Description of the task:
Starting with the line containing "Temps de lecture : 3 mins" and going on through the line containing "ed in [RFC2045].", return the lines of the data below exactly, and only those.

#### Exercise material ####

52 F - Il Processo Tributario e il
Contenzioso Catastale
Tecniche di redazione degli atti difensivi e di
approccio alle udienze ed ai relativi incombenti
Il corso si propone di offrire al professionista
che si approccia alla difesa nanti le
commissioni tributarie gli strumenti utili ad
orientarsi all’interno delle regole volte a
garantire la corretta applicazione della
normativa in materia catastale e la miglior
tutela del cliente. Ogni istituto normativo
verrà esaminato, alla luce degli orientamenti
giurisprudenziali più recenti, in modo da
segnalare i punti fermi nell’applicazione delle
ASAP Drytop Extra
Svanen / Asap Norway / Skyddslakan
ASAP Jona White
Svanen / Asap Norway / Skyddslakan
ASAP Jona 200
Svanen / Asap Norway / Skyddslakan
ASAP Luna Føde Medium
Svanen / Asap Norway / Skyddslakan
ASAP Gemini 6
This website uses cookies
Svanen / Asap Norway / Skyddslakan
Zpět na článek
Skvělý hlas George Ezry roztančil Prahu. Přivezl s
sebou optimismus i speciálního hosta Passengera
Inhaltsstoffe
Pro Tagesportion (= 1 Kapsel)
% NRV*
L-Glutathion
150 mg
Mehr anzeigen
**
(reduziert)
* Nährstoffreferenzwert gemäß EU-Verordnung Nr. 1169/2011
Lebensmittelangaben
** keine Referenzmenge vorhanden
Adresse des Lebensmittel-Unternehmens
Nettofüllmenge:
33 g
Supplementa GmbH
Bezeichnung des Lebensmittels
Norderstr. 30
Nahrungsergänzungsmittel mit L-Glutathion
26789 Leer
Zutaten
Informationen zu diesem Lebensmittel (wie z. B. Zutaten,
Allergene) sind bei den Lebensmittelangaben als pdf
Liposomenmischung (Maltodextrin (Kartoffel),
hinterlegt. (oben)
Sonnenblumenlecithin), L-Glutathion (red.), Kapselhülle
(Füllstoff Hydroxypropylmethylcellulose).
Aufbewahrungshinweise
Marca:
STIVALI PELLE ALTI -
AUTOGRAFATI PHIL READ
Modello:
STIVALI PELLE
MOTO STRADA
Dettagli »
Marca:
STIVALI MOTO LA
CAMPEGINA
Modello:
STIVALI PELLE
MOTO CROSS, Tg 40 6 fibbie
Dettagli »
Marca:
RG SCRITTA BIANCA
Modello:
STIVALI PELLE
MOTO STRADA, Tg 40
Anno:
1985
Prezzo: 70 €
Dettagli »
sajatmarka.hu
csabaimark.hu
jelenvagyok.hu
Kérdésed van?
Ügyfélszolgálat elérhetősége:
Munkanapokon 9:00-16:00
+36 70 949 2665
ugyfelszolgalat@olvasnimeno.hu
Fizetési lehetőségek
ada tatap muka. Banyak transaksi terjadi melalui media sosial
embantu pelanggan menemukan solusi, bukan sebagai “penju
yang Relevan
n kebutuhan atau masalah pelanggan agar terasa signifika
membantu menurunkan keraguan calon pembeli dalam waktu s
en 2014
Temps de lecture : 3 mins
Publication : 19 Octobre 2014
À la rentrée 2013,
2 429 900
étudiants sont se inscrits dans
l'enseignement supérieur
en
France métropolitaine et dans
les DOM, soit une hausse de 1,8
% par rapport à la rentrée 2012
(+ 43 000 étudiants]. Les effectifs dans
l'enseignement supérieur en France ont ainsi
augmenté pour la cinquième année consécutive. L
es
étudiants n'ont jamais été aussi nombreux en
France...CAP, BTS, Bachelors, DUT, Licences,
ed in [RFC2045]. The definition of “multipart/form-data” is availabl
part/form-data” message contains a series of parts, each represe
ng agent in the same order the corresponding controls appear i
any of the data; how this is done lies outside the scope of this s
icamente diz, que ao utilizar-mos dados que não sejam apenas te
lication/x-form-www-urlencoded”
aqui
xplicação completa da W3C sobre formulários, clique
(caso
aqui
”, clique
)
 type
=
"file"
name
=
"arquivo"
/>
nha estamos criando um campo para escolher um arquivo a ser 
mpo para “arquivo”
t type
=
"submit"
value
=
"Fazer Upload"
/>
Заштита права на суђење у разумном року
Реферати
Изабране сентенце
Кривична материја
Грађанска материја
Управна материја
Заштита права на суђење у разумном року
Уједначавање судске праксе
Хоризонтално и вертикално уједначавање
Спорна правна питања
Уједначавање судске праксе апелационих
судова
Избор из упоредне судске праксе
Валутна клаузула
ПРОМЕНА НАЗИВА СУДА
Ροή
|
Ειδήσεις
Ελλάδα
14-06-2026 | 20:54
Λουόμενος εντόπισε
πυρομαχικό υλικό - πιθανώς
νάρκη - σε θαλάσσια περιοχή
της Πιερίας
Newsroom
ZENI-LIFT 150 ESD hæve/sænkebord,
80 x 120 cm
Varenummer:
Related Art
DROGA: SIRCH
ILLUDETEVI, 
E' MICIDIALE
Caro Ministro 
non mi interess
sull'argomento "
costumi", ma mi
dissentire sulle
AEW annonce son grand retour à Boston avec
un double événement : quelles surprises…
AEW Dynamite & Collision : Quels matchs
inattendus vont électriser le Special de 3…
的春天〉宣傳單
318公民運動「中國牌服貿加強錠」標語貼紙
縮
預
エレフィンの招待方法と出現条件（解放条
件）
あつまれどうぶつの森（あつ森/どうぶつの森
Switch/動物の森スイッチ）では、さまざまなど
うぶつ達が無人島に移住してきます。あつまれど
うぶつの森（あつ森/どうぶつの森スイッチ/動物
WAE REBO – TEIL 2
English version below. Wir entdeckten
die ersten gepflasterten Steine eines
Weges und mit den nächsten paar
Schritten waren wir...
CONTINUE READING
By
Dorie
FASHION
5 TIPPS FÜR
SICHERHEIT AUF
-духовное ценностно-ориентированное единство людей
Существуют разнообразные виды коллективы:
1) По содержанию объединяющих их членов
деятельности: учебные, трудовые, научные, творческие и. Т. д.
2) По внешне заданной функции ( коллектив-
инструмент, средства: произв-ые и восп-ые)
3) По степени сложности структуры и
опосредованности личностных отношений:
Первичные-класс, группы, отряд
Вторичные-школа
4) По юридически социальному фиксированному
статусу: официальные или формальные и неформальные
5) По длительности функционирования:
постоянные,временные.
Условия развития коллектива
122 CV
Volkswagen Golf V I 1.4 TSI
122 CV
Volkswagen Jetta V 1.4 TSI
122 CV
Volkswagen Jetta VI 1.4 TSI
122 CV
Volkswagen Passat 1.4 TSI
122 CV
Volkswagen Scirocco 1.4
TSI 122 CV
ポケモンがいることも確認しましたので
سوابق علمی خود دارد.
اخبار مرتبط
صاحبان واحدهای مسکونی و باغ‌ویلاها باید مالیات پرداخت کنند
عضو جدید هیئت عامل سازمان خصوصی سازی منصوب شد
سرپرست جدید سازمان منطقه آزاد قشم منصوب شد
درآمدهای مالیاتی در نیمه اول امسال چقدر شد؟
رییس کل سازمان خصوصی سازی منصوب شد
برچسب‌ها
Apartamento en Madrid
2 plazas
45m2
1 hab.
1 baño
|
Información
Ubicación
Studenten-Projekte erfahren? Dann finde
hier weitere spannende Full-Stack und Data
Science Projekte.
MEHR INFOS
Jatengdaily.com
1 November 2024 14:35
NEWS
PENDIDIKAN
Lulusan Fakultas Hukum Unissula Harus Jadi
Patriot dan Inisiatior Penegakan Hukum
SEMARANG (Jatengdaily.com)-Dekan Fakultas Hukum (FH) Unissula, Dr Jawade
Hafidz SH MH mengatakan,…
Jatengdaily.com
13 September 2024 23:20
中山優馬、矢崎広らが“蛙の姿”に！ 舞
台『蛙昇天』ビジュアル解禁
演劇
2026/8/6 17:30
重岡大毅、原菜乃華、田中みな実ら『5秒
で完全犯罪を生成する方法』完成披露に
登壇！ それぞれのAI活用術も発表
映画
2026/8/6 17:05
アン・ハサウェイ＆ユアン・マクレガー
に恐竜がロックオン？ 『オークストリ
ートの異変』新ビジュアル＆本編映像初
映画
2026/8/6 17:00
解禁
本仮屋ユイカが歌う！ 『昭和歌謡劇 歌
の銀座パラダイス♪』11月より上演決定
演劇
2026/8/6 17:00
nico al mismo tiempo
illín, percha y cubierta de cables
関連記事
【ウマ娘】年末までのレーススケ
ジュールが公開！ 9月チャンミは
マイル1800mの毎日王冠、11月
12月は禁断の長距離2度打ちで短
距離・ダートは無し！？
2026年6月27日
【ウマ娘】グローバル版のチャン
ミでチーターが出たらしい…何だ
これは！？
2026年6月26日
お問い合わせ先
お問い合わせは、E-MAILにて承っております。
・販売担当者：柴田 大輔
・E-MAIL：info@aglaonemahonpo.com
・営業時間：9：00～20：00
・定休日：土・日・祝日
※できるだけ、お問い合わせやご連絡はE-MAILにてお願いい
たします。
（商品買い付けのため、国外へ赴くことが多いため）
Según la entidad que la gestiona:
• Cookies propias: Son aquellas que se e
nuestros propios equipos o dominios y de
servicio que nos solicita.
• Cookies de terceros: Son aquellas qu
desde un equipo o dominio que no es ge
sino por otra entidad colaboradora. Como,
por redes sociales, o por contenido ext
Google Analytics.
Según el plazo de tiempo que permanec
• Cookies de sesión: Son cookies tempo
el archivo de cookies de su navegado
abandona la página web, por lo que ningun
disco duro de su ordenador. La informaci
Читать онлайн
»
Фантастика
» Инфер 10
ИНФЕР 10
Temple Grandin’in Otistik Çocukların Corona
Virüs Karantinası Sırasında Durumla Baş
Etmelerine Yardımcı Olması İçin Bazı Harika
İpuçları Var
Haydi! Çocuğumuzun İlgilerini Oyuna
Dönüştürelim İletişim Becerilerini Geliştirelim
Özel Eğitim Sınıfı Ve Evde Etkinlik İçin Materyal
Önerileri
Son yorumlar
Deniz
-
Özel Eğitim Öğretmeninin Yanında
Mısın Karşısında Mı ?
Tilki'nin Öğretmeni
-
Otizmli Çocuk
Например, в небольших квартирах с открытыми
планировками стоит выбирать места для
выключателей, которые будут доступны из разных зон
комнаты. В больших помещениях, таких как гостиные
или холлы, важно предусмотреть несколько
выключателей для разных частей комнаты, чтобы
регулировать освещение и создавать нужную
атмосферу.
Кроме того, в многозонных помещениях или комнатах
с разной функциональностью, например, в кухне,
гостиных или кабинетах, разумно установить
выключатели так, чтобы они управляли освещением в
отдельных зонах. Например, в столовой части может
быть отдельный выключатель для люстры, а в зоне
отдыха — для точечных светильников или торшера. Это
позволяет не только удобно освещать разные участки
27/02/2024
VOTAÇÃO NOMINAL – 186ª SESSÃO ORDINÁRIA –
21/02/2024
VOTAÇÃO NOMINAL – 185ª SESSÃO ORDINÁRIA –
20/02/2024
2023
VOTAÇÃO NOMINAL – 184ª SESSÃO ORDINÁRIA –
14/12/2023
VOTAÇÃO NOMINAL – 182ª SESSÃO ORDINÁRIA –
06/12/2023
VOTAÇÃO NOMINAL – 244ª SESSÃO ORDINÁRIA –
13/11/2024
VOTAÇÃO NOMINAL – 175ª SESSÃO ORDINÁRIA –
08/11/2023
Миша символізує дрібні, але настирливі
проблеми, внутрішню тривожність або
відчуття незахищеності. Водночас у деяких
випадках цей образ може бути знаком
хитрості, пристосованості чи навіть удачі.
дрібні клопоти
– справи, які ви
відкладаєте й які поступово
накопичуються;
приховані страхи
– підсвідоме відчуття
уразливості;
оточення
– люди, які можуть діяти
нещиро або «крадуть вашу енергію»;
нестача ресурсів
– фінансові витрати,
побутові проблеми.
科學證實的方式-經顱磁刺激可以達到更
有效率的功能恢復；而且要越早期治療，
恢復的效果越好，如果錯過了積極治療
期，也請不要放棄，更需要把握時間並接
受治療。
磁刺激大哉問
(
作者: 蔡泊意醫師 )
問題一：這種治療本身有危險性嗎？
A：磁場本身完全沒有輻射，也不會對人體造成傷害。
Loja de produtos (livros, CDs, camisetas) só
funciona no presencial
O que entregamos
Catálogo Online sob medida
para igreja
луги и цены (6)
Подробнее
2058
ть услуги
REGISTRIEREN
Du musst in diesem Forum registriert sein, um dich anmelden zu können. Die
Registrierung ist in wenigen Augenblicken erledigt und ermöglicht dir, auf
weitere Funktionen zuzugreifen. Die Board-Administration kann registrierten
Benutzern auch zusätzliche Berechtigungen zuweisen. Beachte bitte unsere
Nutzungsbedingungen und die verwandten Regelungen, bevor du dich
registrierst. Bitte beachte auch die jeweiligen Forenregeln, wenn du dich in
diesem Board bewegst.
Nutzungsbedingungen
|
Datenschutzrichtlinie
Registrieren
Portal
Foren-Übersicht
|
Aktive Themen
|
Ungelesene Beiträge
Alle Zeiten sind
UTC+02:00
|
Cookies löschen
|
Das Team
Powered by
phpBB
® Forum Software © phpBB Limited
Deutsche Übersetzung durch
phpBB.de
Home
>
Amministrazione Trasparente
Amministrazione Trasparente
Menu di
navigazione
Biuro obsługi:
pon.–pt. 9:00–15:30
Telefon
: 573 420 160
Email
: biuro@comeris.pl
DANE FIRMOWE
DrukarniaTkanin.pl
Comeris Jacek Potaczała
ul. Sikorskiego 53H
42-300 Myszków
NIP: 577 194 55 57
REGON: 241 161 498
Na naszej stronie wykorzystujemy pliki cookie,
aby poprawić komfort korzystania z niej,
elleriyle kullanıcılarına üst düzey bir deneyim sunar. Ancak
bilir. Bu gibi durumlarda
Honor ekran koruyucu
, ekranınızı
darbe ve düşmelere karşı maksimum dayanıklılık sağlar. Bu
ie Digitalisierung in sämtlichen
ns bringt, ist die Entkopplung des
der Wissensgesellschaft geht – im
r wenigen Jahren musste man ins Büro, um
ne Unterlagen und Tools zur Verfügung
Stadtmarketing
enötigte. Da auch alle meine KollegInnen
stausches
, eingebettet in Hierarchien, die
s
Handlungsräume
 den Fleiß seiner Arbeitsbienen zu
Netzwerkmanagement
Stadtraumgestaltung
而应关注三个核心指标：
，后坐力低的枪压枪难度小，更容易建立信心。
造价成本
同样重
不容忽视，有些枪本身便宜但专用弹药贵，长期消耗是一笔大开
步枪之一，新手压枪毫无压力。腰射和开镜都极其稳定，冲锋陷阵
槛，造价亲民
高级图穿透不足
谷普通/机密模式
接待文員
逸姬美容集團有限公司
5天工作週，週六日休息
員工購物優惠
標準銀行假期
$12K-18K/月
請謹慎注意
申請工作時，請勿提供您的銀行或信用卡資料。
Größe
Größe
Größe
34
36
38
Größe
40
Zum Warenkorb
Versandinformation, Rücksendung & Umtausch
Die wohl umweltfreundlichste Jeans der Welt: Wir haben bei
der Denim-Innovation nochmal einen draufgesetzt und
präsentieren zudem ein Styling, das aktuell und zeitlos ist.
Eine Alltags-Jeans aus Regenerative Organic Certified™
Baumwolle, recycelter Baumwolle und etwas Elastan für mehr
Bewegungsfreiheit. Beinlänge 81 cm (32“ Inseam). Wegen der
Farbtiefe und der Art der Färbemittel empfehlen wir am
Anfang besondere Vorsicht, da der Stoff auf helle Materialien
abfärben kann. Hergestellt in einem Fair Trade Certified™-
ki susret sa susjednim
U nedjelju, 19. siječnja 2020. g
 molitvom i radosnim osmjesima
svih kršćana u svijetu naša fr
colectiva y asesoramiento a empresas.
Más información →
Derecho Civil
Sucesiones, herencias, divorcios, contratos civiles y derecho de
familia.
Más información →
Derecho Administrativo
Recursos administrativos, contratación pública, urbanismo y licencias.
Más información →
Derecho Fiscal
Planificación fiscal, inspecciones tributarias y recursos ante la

####

Answer space:
Temps de lecture : 3 mins
Publication : 19 Octobre 2014
À la rentrée 2013,
2 429 900
étudiants sont se inscrits dans
l'enseignement supérieur
en
France métropolitaine et dans
les DOM, soit une hausse de 1,8
% par rapport à la rentrée 2012
(+ 43 000 étudiants]. Les effectifs dans
l'enseignement supérieur en France ont ainsi
augmenté pour la cinquième année consécutive. L
es
étudiants n'ont jamais été aussi nombreux en
France...CAP, BTS, Bachelors, DUT, Licences,
ed in [RFC2045]. The definition of “multipart/form-data” is availabl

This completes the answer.